Confusion with virtual keyword in C++

Question

I was studying on effects of virtual keyword in C++ and I came up with this code.

#include<iostream>

using namespace std;

class A {
public:
    virtual void show(){
        cout << "A \n";
    }
};

class B : public A {
public:
    void show(){
        cout << "B \n";
    }
};

class C : public B {
public: 
    void show(){
        cout << "C \n"; 
    }
};

int main(){

    A *ab = new B;
    A *ac = new C;
    B *bc = new C;
    ab->show();
    ac->show();
    bc->show();

}

The expected output is:

B
C
B

Since show function in B is non-virtual. But the outcome when you compile this is:

B
C
C

It behaves as if show function in B is virtual. Why is this the case? Does B class gets overridden here? How come I point to the A class if I'm pointing a C class to the B class?

Answer 1

According to the C++ 2017 Standard (10.1.2 Function specifiers)

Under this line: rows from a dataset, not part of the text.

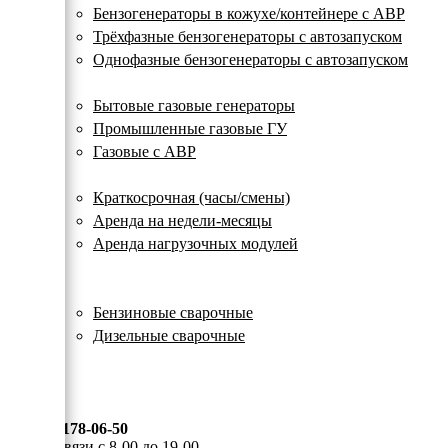
с
Бензогенераторы в кожухе/контейнере с АВР
автозапуском
Трёхфазные бензогенераторы с автозапуском
Однофазные бензогенераторы с автозапуском
Газовые генераторы
Бытовые газовые генераторы
Промышленные газовые ГУ
Газовые с АВР
Аренда генераторов
Краткосрочная (часы/смены)
Аренда на недели-месяцы
Аренда нагрузочных модулей
Электростанции бу
Сварочные генераторы
Бензиновые сварочные
Дизельные сварочные
ОПЛАТА И ДОСТАВКА
КОНТАКТЫ
8 (495) 178-06-50
Мы на связи с 8-00 до 19-00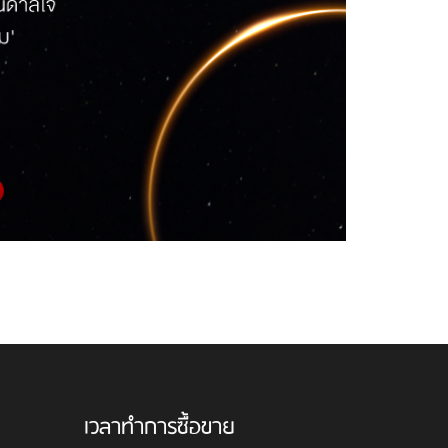
เวลาทำการซื้อขาย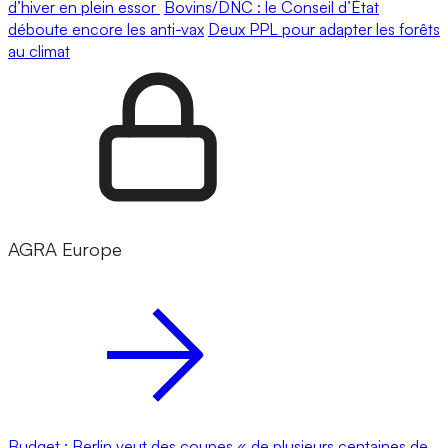
d’hiver en plein essor
Bovins/DNC : le Conseil d’État
déboute encore les anti-vax
Deux PPL pour adapter les forêts
au climat
AGRA Europe
Budget : Berlin veut des coupes « de plusieurs centaines de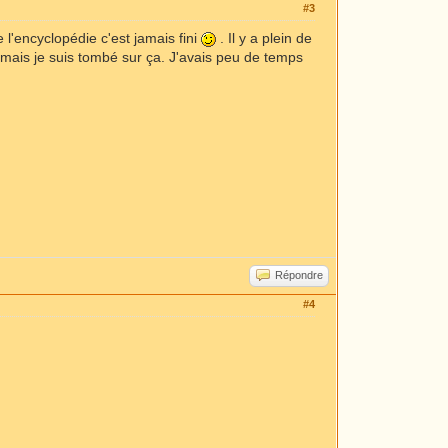
#3
 l'encyclopédie c'est jamais fini
. Il y a plein de
é mais je suis tombé sur ça. J'avais peu de temps
Répondre
#4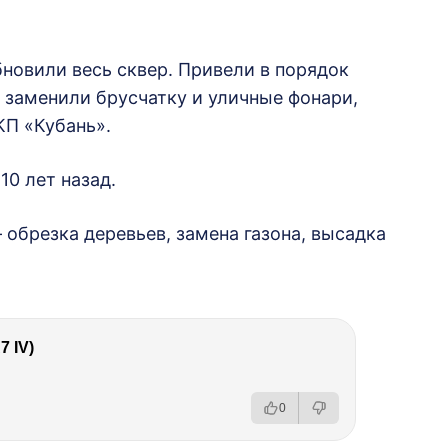
новили весь сквер. Привели в порядок
 заменили брусчатку и уличные фонари,
КП «Кубань».
10 лет назад.
 обрезка деревьев, замена газона, высадка
 IV)
0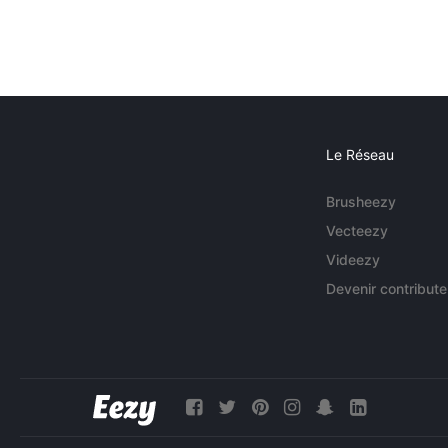
Le Réseau
Brusheezy
Vecteezy
Videezy
Devenir contribute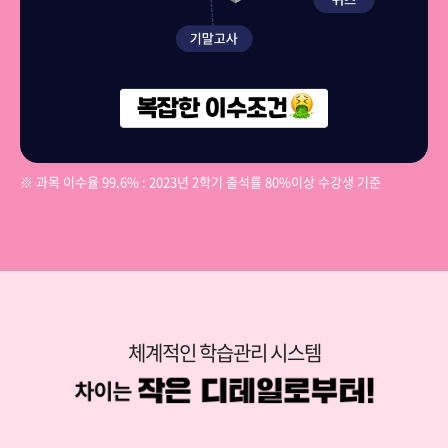
※ 과목 이수율 99.6% : 2023년 2학기 출석률 80%이상 수강생 기준
체계적인 학습관리 시스템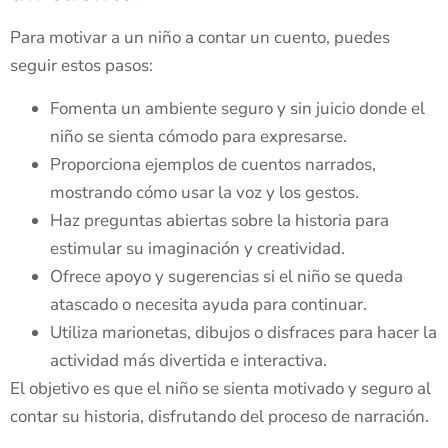
Para motivar a un niño a contar un cuento, puedes
seguir estos pasos:
Fomenta un ambiente seguro y sin juicio donde el
niño se sienta cómodo para expresarse.
Proporciona ejemplos de cuentos narrados,
mostrando cómo usar la voz y los gestos.
Haz preguntas abiertas sobre la historia para
estimular su imaginación y creatividad.
Ofrece apoyo y sugerencias si el niño se queda
atascado o necesita ayuda para continuar.
Utiliza marionetas, dibujos o disfraces para hacer la
actividad más divertida e interactiva.
El objetivo es que el niño se sienta motivado y seguro al
contar su historia, disfrutando del proceso de narración.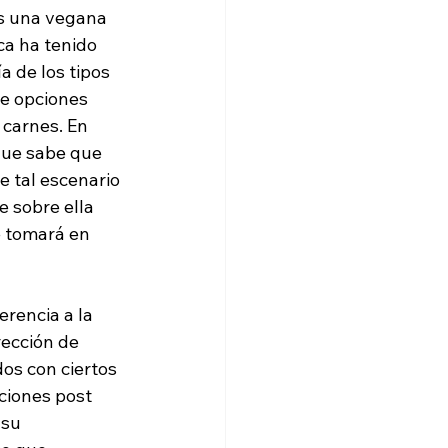
es una vegana 
ca ha tenido 
 de los tipos 
ne opciones 
carnes. En 
que sabe que 
e tal escenario 
 sobre ella 
 tomará en 
rencia a la 
rección de 
os con ciertos 
ciones post 
 su 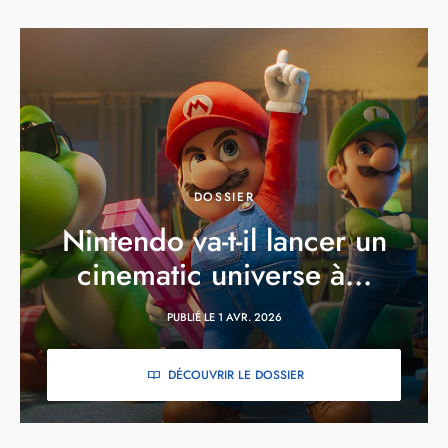
DOSSIER
Nintendo va-t-il lancer un
cinematic universe à...
PUBLIÉ LE 1 AVR. 2026
DÉCOUVRIR LE DOSSIER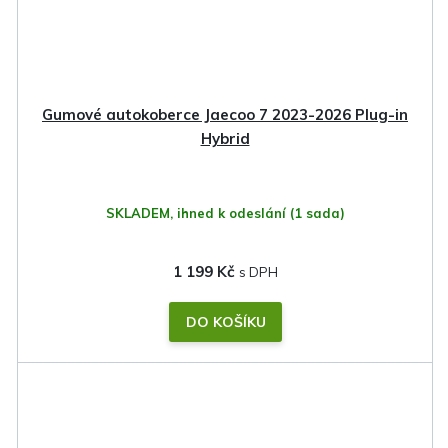
Gumové autokoberce Jaecoo 7 2023-2026 Plug-in
Hybrid
SKLADEM, ihned k odeslání
(1 sada)
1 199 Kč
DO KOŠÍKU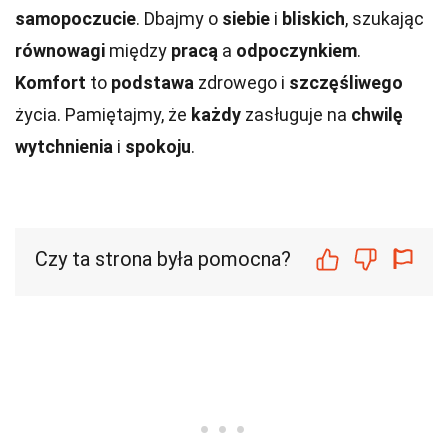
samopoczucie
. Dbajmy o
siebie
i
bliskich
, szukając
równowagi
między
pracą
a
odpoczynkiem
.
Komfort
to
podstawa
zdrowego i
szczęśliwego
życia. Pamiętajmy, że
każdy
zasługuje na
chwilę
wytchnienia
i
spokoju
.
Czy ta strona była pomocna?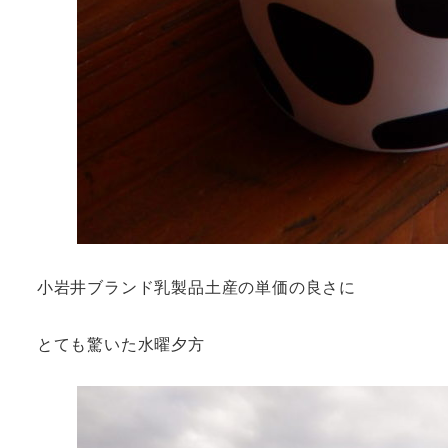
小岩井ブランド乳製品土産の単価の良さに
とても驚いた水曜夕方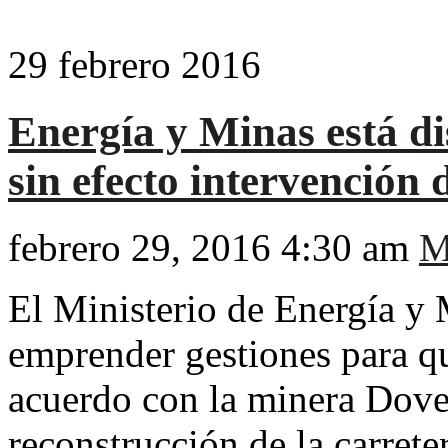
29
febrero
2016
Energía y Minas está di
sin efecto intervención 
febrero 29, 2016 4:30 am
M
El Ministerio de Energía y 
emprender gestiones para que
acuerdo con la minera Dove
reconstrucción de la carrete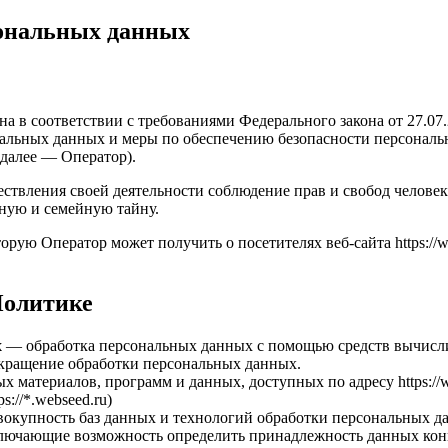
сональных данных
а в соответствии с требованиями Федерального закона от 27.0
ональных данных и меры по обеспечению безопасности персона
далее — Оператор).
твления своей деятельности соблюдение прав и свобод человек
ную и семейную тайну.
ю Оператор может получить о посетителях веб-сайта https://webs
Политике
х
— обработка персональных данных с помощью средств вычисл
ращение обработки персональных данных.
атериалов, программ и данных, доступных по адресу https://web
ps://*.webseed.ru)
окупность баз данных и технологий обработки персональных д
лючающие возможность определить принадлежность данных конк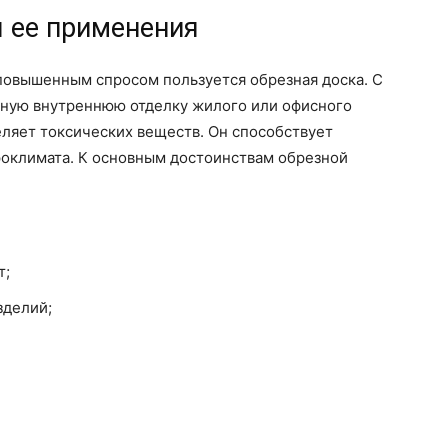
ы ее применения
повышенным спросом пользуется обрезная доска. С
ную внутреннюю отделку жилого или офисного
ляет токсических веществ. Он способствует
роклимата. К основным достоинствам обрезной
т;
зделий;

2 The virtual specifier shall be used only in the initial declaration of a non-static class member function; see 13.3.

And (13.3 Virtual functions)

2 If a virtual member function vf is declared in a class Base and in a class Derived, derived directly or indirectly from Base, a member function vf with the same name, parameter-type-list (11.3.5), cv-qualification, and ref-qualifier (or absence of same) as Base::vf is declared, then Derived::vf is also virtual (whether or not it is so declared) and it overrides111 Base::vf. For convenience we say that any virtual function overrides itself. A virtual member function C::vf of a class object S is a final overrider unless the most derived class (4.5) of which S is a base class subobject (if any) declares or inherits another member function that overrides vf. In a derived class, if a virtual member function of a base class subobject has more than one final overrider the program is ill-formed.

Thus the function show in the class B is a virtual function because it has the same signature as the function declared in the class A.

Consider a more interesting example when in the class B there is added the qualifier const to the member function show.

#include<iostream>

using namespace std;

class A {
public:
    virtual void show(){
        cout << "A \n";
    }
};

class B : public A {
public:
    void show() const{
        cout << "B \n";
    }
};

class C : public B {
public: 
    void show() {
        cout << "C \n"; 
    }
};

int main(){

    A *ab = new B;
    A *ac = new C;
    B *bc = new C;
    ab->show();
    ac->show();
    bc->show();

}

In this case the output will look like

A 
C 
B 

In this expression statement

    ab->show();

there is called the virtual function show declared in the class A.

In this statement

    ac->show();

there is called the same virtual function that is overridden in the class C. The compier uses the virtual function declaration in the class A because the static type of the pointer ac is A *.

In this statement

    bc->show();

there is called non-virtual member function show with the qualifier const because the static type of the pointer bc is B * and the compiler finds the function in the class B that hides the virtual function declared in the class A..

For the original program you could use the specifier override to make the class definitions more clear. For example

#include<iostream>

using namespace std;

class A {
public:
    virtual void show(){
        cout << "A \n";
    }
};

class B : public A {
public:
    void show() override{
        cout << "B \n";
    }
};

class C : public B {
public: 
    void show() override{
        cout << "C \n"; 
    }
};

int main(){

    A *ab = new B;
    A *ac = new C;
    B *bc = new C;
    ab->show();
    ac->show();
    bc->show();

}

Answer 2

The behaviour is the correct one. Since the show function is virtual, the version invoked will be the one attached to the instance you're calling it on, rather than the one described by the type of that instance (which can be a base of that instance's real type).

Answer 3

You don't need to specify a function as virtual in derived class, if specified in the base class.